Anger. It can tear you apart, keep you up at night, color your vision of other people… I remember I used to be an angry person. I was angry at my brother. I won’t go into specifics; it is unnecessary. We all have someone in our lives that has made us more angry than we thought we were capable of ever being. I carried that anger around for years and it didn’t feel good to live that way.
I have forgiven my brother. And the anger has gone away. He’s my brother. Not one of us is perfect, we are afterall sinful by nature. And God has mercy on us regardless. He doesn’t give us what we really deserve for our sins thanks to the price Jesus paid on that cross. By following Christ we are instructed to become “Christlike” be more like him and less like ourselves; a sinful human. So in forgiving people who have done wrong to us we are acting as Jesus has commanded us. This is not to say we aren’t to have barriers or distance from those who have hurt us or become a doormat. Not at all. By forgiving we release ourselves from the anger we have towards that person. I know I’m my experience once I have forgiven the person who hurt me eventually I feel empathy towards that person and there’s an understanding that comes upon me recognizing that that person wasn’t well or wasn’t in their right mind to do such hurtful things. I don’t necessarily forget what was done and/or said but I don’t become blinded with anger at the memory. After all, forgiveness is what God does all day for us when we sin whether it be by thought, word or deed.

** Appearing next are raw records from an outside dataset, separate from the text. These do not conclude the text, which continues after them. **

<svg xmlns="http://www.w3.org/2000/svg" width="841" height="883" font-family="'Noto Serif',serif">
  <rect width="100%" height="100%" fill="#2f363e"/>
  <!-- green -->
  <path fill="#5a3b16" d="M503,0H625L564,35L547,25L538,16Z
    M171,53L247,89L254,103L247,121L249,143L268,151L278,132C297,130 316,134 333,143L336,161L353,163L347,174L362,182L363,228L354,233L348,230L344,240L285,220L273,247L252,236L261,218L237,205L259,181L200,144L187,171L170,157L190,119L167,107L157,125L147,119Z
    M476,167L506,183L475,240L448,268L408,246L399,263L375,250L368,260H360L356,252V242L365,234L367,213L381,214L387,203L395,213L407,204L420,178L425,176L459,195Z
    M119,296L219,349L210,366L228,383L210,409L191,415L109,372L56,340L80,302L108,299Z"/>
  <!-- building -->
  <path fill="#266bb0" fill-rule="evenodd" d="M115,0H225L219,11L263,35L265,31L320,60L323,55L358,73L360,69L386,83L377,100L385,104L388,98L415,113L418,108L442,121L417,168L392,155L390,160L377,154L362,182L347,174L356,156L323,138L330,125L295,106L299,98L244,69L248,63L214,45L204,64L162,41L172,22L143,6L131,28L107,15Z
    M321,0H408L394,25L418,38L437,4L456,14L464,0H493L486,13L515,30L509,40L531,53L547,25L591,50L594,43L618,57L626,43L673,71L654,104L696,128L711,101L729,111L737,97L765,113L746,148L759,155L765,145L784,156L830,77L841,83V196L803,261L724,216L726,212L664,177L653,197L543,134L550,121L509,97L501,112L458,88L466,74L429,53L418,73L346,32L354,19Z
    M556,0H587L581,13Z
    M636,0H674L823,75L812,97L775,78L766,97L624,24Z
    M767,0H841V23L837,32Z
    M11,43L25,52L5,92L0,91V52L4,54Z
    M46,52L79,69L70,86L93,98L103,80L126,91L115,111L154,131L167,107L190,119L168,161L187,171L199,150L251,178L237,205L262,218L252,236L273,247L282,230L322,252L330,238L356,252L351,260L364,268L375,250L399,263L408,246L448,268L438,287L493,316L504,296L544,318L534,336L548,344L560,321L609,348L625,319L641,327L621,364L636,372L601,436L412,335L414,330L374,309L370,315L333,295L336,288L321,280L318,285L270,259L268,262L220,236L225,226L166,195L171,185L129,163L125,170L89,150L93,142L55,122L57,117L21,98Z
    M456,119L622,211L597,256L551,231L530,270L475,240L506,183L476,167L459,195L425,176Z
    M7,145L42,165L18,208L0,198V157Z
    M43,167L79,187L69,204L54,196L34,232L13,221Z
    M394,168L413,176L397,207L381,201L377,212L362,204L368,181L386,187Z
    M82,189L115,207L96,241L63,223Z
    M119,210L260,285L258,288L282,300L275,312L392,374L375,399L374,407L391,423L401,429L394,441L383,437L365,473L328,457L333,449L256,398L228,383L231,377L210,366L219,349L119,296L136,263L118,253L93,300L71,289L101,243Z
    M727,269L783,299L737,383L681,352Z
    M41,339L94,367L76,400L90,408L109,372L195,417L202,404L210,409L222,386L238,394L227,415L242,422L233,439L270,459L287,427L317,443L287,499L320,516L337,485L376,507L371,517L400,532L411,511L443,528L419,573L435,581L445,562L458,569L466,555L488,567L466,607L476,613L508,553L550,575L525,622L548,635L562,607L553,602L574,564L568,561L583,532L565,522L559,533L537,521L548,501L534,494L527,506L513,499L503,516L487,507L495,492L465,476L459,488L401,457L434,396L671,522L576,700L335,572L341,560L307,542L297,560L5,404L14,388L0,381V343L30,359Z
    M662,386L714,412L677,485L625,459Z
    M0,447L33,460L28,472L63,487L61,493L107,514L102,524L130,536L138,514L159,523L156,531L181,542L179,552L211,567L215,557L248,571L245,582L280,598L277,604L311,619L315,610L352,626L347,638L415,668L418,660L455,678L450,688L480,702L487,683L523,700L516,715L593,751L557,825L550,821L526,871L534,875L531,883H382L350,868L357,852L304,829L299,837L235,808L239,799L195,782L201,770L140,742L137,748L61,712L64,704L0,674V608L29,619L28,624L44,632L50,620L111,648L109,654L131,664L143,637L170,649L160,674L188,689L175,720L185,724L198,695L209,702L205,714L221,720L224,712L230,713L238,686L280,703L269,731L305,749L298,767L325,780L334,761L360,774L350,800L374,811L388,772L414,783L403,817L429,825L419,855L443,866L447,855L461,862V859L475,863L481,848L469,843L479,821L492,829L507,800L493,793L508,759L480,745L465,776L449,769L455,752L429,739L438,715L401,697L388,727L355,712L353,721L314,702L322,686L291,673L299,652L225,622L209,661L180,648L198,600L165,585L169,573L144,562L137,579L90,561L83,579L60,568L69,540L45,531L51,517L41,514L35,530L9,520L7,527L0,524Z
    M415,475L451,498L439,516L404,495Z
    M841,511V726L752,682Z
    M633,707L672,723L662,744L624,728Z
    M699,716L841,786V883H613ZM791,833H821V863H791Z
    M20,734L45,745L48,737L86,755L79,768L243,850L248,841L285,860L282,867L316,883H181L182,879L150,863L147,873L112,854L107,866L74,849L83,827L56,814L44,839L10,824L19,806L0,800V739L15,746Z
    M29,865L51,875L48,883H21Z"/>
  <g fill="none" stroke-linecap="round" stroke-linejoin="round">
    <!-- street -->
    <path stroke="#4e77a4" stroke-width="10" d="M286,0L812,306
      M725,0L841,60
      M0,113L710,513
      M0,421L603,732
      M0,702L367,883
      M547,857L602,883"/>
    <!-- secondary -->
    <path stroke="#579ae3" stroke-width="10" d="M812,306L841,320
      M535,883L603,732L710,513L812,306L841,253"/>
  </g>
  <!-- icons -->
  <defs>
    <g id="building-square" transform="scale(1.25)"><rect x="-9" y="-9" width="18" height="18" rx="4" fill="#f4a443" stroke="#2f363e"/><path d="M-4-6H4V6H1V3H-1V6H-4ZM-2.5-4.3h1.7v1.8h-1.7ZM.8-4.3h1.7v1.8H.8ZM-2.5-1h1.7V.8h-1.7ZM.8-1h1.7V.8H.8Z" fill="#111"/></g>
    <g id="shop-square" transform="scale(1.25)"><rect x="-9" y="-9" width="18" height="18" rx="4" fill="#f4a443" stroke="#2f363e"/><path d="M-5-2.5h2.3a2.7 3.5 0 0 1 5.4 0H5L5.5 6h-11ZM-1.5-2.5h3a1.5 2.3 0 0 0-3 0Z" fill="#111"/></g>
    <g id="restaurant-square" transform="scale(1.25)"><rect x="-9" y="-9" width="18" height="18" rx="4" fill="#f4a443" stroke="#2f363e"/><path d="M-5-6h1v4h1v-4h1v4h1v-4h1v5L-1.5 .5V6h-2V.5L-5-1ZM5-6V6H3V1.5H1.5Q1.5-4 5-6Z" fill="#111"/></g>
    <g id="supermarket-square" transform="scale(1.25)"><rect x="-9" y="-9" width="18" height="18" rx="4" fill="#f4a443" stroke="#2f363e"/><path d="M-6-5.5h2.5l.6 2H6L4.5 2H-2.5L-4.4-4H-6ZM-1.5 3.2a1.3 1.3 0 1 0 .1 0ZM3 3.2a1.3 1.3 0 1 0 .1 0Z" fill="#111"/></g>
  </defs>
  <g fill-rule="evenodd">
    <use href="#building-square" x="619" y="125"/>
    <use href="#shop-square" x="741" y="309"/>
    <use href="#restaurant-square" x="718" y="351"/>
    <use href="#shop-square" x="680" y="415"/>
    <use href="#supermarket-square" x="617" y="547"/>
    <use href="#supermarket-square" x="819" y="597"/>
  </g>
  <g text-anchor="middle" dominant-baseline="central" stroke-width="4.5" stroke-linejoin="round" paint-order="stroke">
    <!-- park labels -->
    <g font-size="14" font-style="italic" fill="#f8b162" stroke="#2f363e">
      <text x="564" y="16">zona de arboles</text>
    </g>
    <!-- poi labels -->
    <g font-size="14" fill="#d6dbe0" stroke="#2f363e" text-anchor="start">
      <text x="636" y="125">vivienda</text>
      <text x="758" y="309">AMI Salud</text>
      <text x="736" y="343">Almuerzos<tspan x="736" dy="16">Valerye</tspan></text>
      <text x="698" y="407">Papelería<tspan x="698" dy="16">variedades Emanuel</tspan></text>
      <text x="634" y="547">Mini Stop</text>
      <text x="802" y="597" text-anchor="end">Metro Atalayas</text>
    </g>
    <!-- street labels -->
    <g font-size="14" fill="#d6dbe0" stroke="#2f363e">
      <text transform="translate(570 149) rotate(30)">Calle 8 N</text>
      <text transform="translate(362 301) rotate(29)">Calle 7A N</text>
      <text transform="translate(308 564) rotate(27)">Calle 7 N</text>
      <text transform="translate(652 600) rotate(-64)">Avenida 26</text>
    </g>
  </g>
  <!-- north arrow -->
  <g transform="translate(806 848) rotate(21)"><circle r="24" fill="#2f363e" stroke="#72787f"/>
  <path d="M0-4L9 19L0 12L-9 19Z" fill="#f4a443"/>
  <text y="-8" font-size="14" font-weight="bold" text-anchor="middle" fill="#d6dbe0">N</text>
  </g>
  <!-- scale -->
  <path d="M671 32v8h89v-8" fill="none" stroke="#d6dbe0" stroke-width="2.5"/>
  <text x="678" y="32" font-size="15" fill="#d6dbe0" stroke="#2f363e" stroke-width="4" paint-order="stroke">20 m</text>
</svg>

We only have one go round in this life. I choose to not live mine filled with anger. I also chose to follow the Lord Jesus Christ and forgive accordingly. I know I’m sinful and I know I need a Savior and God in my life. I know God forgives me for the many sins I commit and is patient with me; oh so patient. Why would I not at least try to be that way to others? I’m far, far from perfect. And God still forgives me.